> ABOUT THIS TASK
Across the entries below, count the lines that contain the word "OrdersLine" and reply with that number only.

---+---

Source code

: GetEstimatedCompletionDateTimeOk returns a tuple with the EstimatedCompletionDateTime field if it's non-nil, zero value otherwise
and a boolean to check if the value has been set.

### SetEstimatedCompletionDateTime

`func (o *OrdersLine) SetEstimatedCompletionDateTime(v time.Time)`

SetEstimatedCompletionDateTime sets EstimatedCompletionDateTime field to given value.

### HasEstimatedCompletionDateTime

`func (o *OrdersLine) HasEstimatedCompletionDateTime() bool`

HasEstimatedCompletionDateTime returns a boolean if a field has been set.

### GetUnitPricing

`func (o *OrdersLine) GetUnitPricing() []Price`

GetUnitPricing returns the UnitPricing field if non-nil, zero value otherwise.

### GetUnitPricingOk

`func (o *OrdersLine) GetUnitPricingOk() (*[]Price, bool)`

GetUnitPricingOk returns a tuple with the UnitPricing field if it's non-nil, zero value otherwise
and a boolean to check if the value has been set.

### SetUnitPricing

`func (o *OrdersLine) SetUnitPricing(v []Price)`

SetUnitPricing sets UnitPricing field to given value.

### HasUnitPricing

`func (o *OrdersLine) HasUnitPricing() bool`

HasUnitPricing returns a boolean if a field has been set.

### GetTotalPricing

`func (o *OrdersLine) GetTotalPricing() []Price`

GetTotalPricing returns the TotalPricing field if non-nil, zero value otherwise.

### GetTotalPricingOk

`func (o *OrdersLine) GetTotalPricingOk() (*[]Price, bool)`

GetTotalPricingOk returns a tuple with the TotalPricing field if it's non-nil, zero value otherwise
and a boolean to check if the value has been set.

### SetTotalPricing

---+---

> RESPONSE TO THE TASK
8